Capital repayment mortgages allow you to repay the loan throughout the term. Your monthly payment is made up of both interest and capital repayment so that at the end of the term the whole mortgage is repaid. The advantage of this repayment method is that, as long as you make all your payments, the mortgage is guaranteed to be repaid by the end of the term.
If, on the other hand, you opt for interest only mortgage payment, your monthly payment will be made up solely of interest, so that your borrowing will remain the same throughout the term. At the end of the mortgage term, assuming you have not made any lump sum repayments, you will still owe the same amount that you borrowed in the first place. In this scenario it is your responsibility to ensure that either a suitable repayment vehicle (such as an endowment or pension plan) is in place, or that the loan is repaid by means of lump sum repayments or sale of the property. So, while this option does mean lower monthly payments, it also places added responsibility on you, and potentially greater risk.

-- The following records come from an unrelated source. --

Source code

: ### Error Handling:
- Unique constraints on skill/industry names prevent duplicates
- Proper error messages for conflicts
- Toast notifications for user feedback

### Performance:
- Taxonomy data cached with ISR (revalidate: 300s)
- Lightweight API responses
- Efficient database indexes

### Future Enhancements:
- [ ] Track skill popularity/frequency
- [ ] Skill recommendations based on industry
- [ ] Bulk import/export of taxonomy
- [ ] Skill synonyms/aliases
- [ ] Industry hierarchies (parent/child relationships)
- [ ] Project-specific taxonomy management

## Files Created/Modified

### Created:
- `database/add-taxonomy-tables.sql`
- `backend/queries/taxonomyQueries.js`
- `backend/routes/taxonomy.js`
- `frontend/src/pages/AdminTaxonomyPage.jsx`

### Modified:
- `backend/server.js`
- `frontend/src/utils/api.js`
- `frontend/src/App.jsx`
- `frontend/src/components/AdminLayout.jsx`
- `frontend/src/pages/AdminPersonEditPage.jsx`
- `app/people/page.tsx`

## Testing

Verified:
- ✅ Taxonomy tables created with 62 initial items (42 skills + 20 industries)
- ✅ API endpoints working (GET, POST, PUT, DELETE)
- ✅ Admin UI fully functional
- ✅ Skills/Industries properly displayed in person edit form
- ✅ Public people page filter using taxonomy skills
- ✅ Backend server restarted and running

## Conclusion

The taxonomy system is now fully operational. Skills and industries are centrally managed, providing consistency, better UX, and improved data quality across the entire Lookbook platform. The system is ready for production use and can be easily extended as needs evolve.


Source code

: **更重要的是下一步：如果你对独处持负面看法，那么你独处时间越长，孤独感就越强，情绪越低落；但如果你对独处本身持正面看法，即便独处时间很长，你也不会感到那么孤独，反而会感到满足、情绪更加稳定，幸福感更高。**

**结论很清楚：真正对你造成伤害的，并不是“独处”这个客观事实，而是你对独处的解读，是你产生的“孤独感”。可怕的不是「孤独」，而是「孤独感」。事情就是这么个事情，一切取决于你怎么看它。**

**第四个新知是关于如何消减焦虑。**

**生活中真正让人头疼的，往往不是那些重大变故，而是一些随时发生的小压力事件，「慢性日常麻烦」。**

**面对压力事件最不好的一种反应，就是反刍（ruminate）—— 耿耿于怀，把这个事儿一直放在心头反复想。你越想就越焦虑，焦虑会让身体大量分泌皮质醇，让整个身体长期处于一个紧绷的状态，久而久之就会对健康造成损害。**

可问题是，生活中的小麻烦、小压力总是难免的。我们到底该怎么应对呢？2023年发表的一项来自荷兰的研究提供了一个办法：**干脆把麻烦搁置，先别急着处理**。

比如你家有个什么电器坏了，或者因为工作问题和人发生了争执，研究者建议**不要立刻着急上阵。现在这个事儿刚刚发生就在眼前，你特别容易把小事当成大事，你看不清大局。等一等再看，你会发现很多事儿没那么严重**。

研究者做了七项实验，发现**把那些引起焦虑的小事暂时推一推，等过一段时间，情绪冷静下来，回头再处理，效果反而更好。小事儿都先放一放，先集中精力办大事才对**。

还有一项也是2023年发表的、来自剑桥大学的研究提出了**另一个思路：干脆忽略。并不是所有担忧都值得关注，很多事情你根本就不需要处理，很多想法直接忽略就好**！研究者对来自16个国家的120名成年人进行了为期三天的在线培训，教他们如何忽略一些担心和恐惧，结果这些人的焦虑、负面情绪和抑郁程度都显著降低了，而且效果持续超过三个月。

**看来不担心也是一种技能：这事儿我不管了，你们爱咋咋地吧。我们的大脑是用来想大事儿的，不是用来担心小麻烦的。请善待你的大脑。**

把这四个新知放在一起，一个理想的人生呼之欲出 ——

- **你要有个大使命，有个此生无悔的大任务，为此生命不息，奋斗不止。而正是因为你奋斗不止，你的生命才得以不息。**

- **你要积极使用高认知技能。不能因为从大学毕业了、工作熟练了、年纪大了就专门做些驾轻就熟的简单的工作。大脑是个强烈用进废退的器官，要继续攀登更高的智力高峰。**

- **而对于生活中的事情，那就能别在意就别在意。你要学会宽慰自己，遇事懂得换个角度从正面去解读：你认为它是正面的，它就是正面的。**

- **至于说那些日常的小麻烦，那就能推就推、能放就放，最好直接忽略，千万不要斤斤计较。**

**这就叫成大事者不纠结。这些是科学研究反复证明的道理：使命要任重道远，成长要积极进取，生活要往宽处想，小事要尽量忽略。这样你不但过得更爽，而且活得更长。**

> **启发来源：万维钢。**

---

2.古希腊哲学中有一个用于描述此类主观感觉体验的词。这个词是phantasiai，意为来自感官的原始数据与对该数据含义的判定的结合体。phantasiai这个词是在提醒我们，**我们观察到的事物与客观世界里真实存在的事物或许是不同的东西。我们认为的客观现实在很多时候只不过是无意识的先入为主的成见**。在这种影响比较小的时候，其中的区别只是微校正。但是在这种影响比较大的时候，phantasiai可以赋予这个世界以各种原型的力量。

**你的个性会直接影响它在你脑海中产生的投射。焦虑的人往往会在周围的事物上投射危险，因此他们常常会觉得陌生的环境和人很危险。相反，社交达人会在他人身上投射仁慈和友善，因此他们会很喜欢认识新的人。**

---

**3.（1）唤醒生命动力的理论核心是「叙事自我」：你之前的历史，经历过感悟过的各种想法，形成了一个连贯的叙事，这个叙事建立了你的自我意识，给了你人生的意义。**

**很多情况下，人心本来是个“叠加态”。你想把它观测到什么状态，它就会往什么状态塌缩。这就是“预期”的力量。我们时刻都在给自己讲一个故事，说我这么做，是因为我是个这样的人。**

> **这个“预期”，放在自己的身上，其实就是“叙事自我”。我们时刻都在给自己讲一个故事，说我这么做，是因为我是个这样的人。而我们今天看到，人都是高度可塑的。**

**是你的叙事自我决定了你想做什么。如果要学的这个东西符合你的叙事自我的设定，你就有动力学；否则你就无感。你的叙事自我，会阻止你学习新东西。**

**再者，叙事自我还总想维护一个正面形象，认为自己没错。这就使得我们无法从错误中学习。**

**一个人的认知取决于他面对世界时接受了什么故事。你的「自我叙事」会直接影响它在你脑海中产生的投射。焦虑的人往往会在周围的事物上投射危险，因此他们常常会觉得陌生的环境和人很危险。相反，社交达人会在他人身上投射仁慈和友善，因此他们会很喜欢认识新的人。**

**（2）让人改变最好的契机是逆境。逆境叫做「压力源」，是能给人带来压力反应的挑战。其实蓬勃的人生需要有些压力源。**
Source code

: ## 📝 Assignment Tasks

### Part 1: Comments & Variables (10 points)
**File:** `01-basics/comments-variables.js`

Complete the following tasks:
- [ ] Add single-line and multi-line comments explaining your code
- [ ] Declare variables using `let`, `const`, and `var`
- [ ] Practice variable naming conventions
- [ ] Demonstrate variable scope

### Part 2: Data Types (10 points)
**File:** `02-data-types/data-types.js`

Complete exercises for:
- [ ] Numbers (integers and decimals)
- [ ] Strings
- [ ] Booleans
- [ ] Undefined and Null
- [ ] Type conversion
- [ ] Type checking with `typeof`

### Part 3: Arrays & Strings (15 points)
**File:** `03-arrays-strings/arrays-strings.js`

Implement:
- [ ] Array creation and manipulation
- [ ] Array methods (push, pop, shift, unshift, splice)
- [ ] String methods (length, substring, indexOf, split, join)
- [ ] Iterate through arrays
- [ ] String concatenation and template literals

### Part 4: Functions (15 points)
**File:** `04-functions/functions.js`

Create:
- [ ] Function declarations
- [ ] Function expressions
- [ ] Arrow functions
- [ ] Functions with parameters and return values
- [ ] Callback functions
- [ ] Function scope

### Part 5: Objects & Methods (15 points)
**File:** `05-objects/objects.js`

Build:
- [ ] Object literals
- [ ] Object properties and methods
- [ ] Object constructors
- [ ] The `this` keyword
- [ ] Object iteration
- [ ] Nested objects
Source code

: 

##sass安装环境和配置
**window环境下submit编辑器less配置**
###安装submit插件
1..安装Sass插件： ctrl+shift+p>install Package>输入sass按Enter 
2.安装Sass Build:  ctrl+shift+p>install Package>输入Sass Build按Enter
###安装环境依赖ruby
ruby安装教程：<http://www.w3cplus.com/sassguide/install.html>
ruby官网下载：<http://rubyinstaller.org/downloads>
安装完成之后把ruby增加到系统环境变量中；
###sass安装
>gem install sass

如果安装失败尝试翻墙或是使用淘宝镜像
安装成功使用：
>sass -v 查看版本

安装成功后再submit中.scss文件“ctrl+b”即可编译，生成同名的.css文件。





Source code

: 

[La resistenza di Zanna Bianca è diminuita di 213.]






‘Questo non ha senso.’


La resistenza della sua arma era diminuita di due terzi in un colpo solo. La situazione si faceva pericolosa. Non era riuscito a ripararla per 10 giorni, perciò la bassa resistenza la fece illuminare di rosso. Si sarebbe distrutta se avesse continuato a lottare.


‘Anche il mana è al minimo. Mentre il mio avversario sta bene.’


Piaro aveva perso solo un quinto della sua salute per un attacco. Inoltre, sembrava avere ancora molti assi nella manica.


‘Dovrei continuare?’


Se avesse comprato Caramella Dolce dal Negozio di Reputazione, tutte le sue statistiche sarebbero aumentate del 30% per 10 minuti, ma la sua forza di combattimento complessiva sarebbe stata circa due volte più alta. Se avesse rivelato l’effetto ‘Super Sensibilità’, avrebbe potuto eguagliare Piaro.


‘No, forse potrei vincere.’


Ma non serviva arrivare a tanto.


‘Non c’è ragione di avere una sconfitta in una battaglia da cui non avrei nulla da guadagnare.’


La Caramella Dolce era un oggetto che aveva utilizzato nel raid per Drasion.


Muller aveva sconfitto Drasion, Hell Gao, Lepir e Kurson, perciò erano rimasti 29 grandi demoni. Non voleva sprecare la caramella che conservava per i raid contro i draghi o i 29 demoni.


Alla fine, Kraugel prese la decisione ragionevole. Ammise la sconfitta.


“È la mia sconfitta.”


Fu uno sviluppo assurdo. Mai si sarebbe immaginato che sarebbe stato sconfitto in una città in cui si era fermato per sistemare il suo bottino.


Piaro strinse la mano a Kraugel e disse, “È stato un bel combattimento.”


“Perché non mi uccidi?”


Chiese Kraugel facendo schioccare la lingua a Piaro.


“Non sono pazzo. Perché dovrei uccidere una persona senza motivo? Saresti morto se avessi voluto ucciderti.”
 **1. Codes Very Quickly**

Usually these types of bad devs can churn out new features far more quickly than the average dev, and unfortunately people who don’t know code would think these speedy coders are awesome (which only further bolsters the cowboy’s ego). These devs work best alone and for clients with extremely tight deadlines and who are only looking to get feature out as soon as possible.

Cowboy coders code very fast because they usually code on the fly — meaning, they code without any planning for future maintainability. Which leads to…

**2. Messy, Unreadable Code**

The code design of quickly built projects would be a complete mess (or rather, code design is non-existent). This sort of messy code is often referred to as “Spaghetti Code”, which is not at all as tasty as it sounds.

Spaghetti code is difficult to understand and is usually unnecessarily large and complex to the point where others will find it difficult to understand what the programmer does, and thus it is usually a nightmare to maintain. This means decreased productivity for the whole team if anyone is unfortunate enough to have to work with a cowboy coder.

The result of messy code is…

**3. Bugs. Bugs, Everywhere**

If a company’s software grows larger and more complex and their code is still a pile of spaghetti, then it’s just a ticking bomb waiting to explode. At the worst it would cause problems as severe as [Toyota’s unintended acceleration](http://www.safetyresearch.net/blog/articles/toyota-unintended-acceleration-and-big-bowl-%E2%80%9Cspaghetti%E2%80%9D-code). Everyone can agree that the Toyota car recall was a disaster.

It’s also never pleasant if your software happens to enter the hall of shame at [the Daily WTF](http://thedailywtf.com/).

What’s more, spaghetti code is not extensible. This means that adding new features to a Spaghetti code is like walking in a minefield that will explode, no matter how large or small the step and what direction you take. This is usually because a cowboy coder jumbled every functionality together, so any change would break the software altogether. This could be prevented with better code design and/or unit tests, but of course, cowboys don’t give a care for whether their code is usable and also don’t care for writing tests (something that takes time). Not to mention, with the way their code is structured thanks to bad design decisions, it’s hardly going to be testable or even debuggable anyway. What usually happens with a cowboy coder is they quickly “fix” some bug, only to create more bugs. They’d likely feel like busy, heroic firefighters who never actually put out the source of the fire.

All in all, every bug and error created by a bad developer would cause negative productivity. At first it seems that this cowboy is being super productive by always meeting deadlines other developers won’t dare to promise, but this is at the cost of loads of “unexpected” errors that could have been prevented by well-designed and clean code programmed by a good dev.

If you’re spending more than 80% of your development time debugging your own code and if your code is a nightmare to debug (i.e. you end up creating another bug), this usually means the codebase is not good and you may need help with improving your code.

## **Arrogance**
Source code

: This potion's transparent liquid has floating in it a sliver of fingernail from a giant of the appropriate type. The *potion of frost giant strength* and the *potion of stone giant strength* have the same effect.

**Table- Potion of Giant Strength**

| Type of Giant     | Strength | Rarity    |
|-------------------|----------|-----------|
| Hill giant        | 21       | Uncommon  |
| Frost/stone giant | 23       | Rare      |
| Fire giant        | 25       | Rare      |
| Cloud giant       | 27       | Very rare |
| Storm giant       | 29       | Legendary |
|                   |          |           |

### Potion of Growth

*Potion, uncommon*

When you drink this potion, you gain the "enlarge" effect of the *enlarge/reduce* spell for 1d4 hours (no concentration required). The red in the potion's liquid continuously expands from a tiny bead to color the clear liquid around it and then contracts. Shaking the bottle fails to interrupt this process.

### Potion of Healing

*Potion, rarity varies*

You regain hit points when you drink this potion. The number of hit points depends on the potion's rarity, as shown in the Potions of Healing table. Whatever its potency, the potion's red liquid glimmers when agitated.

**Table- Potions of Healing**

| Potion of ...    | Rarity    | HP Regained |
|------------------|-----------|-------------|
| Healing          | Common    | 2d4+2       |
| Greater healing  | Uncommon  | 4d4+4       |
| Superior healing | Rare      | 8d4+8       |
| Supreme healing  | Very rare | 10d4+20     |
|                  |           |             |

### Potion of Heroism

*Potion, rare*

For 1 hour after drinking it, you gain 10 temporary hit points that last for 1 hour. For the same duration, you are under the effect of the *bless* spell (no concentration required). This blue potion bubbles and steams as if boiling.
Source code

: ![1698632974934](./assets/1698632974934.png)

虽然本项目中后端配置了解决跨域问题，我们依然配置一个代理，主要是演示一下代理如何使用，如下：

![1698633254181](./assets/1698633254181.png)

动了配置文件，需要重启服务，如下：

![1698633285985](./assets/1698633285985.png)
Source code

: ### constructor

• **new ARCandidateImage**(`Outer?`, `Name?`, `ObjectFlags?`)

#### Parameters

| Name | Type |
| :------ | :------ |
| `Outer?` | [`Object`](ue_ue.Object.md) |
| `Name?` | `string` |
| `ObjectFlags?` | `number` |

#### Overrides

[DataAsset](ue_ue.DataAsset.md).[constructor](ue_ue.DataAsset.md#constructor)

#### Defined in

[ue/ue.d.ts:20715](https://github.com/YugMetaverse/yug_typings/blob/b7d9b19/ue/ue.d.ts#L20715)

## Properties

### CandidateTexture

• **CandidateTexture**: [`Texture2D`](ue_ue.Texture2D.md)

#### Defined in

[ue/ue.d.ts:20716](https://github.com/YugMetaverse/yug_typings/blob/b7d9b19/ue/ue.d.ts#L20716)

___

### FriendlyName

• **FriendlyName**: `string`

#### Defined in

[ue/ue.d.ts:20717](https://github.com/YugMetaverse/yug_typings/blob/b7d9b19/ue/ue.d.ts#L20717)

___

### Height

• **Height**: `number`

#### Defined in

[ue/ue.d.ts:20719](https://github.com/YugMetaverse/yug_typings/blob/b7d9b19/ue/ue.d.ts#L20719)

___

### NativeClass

The final option, so-called ‘part and part’, is to combine the two methods so that you pay interest only on part of the loan and capital repayment on the rest. This might be suitable if you have, for example, an endowment that is not likely to cover the whole of your debt at the end of the term, or where you have increased your borrowing and want the certainty that the additional borrowing will be repaid by the end of the mortgage term.